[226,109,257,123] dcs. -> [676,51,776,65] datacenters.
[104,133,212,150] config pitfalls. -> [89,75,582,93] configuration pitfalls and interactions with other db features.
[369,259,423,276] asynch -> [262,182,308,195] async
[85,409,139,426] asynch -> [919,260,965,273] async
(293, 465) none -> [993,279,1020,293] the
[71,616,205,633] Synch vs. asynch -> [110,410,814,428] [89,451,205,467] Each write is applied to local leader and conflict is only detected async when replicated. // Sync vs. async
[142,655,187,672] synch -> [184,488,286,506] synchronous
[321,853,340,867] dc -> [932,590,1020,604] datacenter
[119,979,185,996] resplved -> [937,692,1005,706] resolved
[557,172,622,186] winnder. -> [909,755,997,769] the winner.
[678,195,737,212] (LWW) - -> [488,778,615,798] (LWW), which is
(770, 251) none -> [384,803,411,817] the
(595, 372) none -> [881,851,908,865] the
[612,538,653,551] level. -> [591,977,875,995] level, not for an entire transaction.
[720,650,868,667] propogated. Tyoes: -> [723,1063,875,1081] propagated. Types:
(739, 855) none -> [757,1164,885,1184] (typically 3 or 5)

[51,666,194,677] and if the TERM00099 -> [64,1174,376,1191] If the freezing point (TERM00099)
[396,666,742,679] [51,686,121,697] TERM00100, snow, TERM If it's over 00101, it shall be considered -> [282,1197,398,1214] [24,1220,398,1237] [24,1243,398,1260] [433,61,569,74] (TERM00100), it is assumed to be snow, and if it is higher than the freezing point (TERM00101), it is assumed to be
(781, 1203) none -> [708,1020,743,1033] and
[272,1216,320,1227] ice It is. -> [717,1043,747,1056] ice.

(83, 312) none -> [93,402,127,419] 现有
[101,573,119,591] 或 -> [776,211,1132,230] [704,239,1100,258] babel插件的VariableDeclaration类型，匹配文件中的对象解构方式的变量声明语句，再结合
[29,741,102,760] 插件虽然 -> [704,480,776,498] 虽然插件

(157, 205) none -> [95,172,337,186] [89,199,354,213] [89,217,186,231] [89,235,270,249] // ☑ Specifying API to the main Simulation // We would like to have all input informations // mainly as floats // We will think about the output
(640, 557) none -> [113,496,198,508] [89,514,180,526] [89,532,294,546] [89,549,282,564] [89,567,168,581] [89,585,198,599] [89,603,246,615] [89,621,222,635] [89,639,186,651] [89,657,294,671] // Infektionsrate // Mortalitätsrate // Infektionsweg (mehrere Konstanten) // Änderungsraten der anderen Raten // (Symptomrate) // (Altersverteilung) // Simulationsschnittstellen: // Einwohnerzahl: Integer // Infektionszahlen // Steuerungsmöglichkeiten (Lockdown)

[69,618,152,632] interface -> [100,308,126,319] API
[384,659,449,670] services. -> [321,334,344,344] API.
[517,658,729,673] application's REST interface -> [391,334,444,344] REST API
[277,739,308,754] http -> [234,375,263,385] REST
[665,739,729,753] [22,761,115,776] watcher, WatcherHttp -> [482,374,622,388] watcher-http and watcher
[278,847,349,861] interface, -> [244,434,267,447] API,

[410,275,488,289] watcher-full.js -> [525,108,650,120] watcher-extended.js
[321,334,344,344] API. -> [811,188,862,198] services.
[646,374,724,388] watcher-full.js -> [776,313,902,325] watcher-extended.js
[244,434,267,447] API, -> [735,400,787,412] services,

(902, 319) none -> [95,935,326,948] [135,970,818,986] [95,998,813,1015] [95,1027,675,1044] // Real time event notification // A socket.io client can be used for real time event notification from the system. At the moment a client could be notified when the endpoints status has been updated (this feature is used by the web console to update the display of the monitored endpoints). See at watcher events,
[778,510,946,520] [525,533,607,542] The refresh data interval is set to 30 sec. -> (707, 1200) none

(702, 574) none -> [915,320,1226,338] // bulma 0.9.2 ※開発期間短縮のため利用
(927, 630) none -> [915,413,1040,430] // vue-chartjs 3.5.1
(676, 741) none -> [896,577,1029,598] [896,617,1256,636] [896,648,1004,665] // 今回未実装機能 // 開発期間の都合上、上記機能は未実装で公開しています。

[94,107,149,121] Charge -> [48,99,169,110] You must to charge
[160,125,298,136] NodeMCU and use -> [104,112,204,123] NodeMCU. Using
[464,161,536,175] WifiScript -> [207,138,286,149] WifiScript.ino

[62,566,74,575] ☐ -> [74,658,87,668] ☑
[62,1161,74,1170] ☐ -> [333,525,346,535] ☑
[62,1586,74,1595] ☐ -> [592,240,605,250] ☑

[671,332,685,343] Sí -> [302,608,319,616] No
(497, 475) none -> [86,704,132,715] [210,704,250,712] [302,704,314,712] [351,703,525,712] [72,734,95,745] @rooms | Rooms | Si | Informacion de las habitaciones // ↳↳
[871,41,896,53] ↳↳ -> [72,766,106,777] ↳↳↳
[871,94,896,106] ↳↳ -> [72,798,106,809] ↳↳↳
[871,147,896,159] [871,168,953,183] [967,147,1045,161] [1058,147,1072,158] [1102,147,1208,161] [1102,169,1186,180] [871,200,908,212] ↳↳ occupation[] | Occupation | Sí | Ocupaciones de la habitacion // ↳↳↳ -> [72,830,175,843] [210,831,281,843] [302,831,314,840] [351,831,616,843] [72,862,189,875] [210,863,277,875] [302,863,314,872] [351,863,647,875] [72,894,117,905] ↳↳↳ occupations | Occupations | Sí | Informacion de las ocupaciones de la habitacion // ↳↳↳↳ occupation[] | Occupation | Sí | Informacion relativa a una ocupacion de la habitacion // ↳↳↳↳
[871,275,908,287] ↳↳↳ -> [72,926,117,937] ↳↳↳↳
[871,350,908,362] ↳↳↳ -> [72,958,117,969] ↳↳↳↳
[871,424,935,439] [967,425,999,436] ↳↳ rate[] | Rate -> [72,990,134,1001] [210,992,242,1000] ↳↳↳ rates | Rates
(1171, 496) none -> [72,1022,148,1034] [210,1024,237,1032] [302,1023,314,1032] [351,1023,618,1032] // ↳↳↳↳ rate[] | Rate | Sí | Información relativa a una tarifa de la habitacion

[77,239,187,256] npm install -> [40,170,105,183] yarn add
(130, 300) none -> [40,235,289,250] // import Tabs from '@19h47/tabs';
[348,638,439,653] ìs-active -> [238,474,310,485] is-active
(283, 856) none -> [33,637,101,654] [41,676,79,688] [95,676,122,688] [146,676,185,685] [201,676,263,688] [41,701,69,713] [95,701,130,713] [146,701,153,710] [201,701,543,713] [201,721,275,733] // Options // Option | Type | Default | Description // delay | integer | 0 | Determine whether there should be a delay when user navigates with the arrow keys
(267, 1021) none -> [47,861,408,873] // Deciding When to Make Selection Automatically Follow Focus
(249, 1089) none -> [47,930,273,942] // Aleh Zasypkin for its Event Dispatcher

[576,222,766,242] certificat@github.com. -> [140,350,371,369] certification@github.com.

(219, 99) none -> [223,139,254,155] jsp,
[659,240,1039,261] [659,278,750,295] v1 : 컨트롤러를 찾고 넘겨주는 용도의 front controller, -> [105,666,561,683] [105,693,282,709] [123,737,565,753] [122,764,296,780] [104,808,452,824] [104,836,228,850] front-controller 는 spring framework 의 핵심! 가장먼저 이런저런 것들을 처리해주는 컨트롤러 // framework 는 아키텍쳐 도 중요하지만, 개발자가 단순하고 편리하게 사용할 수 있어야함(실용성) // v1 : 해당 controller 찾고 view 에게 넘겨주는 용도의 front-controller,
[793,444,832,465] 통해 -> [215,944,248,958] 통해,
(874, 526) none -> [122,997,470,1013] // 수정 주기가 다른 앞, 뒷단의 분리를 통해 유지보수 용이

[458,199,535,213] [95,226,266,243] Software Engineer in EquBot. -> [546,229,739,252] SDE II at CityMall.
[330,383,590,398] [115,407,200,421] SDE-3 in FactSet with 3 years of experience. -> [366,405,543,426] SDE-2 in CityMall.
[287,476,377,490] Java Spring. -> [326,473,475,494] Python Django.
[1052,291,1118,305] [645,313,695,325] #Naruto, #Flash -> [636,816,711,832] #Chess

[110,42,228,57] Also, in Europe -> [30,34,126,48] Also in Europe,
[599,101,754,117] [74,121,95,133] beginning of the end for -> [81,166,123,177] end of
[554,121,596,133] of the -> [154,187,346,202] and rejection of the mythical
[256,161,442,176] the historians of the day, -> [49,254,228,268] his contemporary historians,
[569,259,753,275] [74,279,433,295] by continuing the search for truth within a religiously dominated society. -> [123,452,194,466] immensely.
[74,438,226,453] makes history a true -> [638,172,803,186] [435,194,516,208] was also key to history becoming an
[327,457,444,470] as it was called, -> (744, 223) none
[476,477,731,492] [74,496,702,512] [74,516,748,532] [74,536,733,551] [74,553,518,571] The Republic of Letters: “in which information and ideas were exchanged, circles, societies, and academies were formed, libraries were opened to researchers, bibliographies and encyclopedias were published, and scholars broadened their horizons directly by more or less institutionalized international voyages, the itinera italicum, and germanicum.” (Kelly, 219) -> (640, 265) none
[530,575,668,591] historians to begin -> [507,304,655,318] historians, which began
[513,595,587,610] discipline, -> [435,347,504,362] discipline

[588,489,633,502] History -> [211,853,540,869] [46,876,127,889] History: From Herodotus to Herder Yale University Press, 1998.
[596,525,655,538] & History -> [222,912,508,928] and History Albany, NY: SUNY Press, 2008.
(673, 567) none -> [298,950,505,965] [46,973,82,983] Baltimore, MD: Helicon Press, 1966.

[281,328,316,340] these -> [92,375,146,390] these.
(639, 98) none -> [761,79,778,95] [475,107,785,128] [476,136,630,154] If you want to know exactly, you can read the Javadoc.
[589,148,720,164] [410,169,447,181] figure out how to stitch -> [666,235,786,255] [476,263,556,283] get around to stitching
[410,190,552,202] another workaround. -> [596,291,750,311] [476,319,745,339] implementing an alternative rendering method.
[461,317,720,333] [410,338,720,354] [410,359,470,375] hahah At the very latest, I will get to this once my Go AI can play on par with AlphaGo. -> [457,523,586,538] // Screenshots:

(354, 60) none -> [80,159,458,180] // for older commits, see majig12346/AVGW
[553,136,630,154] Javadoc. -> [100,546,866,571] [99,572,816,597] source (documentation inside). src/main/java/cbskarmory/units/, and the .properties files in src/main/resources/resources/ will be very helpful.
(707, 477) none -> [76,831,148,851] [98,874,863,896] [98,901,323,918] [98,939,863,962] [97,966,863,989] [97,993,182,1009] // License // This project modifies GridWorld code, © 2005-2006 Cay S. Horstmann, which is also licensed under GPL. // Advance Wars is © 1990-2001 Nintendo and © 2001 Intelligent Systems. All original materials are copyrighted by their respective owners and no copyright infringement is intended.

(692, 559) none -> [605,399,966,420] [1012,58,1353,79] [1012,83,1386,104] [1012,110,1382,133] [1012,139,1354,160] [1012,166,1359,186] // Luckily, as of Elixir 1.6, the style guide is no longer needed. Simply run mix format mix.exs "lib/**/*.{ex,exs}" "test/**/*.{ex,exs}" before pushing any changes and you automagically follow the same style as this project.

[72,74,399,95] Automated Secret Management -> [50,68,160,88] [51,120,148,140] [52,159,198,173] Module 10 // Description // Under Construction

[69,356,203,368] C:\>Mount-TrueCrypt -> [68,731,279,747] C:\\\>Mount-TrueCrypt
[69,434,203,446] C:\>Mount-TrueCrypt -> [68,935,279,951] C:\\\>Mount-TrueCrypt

..............................

#### [Task item]
An exact copy of the lines above between the line holding "(739, 855) none" and the line holding "(640, 557) none", inclusive, is the whole answer.

#### [Task result]
(739, 855) none -> [757,1164,885,1184] (typically 3 or 5)

[51,666,194,677] and if the TERM00099 -> [64,1174,376,1191] If the freezing point (TERM00099)
[396,666,742,679] [51,686,121,697] TERM00100, snow, TERM If it's over 00101, it shall be considered -> [282,1197,398,1214] [24,1220,398,1237] [24,1243,398,1260] [433,61,569,74] (TERM00100), it is assumed to be snow, and if it is higher than the freezing point (TERM00101), it is assumed to be
(781, 1203) none -> [708,1020,743,1033] and
[272,1216,320,1227] ice It is. -> [717,1043,747,1056] ice.

(83, 312) none -> [93,402,127,419] 现有
[101,573,119,591] 或 -> [776,211,1132,230] [704,239,1100,258] babel插件的VariableDeclaration类型，匹配文件中的对象解构方式的变量声明语句，再结合
[29,741,102,760] 插件虽然 -> [704,480,776,498] 虽然插件

(157, 205) none -> [95,172,337,186] [89,199,354,213] [89,217,186,231] [89,235,270,249] // ☑ Specifying API to the main Simulation // We would like to have all input informations // mainly as floats // We will think about the output
(640, 557) none -> [113,496,198,508] [89,514,180,526] [89,532,294,546] [89,549,282,564] [89,567,168,581] [89,585,198,599] [89,603,246,615] [89,621,222,635] [89,639,186,651] [89,657,294,671] // Infektionsrate // Mortalitätsrate // Infektionsweg (mehrere Konstanten) // Änderungsraten der anderen Raten // (Symptomrate) // (Altersverteilung) // Simulationsschnittstellen: // Einwohnerzahl: Integer // Infektionszahlen // Steuerungsmöglichkeiten (Lockdown)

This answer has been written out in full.